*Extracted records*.
::::

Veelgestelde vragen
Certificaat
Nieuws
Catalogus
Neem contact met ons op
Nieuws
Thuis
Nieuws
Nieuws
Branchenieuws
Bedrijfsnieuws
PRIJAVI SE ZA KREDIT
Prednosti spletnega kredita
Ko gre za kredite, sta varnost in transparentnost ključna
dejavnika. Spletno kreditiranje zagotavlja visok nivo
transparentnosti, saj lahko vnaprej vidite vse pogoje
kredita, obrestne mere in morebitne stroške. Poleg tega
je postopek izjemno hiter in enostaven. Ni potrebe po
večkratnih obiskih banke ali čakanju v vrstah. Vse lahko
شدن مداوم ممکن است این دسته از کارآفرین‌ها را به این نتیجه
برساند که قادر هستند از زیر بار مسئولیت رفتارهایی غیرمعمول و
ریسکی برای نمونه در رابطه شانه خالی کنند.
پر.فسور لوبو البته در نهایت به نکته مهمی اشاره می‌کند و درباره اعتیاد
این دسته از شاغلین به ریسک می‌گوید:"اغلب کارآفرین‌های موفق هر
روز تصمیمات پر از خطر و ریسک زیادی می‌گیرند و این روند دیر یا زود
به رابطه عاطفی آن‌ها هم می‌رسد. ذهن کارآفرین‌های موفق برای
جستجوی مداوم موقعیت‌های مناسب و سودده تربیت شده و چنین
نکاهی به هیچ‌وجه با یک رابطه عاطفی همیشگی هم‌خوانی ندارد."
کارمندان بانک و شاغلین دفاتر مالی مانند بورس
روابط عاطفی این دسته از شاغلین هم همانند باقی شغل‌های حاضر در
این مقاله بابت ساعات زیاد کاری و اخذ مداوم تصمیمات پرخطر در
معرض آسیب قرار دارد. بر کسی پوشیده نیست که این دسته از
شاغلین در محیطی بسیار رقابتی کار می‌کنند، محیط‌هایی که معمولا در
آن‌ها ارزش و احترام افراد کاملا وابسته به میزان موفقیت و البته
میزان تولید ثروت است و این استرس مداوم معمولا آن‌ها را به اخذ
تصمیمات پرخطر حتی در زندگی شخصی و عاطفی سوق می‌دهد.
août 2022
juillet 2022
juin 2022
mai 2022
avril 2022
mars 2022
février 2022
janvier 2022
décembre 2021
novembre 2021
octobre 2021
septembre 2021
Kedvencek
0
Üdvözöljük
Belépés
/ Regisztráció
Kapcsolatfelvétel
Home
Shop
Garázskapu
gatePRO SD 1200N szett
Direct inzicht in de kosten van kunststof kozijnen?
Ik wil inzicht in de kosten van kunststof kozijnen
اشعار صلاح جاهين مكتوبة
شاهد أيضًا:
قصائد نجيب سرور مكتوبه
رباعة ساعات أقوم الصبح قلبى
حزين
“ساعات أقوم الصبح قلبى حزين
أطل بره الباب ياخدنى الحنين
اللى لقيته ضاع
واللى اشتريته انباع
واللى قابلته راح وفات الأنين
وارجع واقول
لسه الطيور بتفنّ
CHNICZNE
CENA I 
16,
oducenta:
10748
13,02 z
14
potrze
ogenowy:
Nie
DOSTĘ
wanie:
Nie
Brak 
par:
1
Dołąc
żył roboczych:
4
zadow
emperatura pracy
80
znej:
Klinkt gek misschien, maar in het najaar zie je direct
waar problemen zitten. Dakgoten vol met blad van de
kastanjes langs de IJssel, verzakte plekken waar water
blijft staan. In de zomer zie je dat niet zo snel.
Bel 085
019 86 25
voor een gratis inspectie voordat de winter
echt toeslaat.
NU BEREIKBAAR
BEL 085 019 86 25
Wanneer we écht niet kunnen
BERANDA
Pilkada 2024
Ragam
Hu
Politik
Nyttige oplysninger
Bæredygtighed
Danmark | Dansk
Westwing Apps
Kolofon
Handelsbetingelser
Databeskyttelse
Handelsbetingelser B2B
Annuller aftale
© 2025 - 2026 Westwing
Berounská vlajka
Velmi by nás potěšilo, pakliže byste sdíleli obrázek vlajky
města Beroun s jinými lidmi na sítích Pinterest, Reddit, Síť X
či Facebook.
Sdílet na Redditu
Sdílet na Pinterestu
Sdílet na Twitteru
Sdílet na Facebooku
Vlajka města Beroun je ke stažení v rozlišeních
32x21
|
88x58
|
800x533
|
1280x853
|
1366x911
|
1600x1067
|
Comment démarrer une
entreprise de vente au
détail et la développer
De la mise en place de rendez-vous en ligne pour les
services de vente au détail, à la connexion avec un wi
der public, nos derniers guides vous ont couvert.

::::

*Instruction*.
Please filter the data down to the lines containing the word "města".

*Task response*.
města Beroun s jinými lidmi na sítích Pinterest, Reddit, Síť X
Vlajka města Beroun je ke stažení v rozlišeních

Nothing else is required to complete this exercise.